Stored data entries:

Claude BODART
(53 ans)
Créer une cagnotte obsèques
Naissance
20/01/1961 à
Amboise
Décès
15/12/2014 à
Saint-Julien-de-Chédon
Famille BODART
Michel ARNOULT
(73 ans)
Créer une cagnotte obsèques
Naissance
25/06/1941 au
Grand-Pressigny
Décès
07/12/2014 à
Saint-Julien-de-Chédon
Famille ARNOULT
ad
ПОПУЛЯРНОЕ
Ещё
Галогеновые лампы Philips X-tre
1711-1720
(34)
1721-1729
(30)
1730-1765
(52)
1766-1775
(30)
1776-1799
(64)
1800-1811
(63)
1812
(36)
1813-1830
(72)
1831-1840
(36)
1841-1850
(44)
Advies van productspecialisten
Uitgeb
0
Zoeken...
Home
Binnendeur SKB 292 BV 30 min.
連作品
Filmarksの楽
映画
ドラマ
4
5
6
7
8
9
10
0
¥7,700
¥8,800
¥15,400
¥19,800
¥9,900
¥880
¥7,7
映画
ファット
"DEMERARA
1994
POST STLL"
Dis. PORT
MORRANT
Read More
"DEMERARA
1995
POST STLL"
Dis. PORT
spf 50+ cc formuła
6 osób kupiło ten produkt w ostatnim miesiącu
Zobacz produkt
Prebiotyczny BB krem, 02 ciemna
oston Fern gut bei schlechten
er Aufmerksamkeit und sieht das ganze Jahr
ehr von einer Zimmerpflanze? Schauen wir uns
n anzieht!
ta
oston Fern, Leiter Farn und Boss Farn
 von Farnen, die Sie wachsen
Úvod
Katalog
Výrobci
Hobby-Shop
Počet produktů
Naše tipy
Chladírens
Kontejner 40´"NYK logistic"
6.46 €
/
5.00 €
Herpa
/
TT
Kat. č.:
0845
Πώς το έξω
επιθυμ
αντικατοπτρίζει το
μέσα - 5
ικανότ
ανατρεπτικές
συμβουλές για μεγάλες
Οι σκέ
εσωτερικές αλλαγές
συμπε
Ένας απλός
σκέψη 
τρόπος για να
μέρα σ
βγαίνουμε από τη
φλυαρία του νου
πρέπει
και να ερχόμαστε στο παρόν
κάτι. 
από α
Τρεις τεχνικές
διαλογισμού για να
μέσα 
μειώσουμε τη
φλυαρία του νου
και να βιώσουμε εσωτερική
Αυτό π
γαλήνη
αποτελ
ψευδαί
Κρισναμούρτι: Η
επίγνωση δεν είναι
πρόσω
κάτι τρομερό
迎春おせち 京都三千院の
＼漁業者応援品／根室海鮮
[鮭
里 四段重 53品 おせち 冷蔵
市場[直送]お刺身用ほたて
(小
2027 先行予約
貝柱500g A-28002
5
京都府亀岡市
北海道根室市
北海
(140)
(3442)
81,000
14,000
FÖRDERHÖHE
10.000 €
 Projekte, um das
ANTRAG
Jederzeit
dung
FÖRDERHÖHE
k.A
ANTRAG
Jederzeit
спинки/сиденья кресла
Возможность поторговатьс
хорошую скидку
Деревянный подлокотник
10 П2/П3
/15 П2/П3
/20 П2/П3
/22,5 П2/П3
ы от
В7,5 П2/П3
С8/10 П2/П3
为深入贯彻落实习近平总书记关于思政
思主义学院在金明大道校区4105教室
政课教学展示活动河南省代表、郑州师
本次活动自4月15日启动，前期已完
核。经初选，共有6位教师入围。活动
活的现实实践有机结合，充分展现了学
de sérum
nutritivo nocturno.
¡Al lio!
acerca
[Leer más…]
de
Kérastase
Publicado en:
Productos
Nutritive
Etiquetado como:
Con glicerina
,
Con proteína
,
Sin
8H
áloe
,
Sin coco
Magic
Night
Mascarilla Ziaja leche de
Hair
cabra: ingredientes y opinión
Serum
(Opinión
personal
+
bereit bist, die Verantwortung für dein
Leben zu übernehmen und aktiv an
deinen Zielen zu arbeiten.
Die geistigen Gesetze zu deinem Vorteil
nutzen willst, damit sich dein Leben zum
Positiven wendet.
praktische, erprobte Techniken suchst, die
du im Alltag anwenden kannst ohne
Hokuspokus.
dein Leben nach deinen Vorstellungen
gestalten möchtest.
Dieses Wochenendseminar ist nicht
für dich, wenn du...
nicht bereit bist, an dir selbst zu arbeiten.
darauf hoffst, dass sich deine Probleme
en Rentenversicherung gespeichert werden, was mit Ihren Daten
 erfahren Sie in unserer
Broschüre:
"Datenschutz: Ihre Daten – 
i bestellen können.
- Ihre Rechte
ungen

§ Requirement
In the entries above, restate word for word the lines between the one holding "本次活动自4月15日启动，前期已完" and the one holding "nicht bereit bist, an dir selbst zu arbeiten.", inclusive, and nothing besides.

§ Response below
本次活动自4月15日启动，前期已完
核。经初选，共有6位教师入围。活动
活的现实实践有机结合，充分展现了学
de sérum
nutritivo nocturno.
¡Al lio!
acerca
[Leer más…]
de
Kérastase
Publicado en:
Productos
Nutritive
Etiquetado como:
Con glicerina
,
Con proteína
,
Sin
8H
áloe
,
Sin coco
Magic
Night
Mascarilla Ziaja leche de
Hair
cabra: ingredientes y opinión
Serum
(Opinión
personal
+
bereit bist, die Verantwortung für dein
Leben zu übernehmen und aktiv an
deinen Zielen zu arbeiten.
Die geistigen Gesetze zu deinem Vorteil
nutzen willst, damit sich dein Leben zum
Positiven wendet.
praktische, erprobte Techniken suchst, die
du im Alltag anwenden kannst ohne
Hokuspokus.
dein Leben nach deinen Vorstellungen
gestalten möchtest.
Dieses Wochenendseminar ist nicht
für dich, wenn du...
nicht bereit bist, an dir selbst zu arbeiten.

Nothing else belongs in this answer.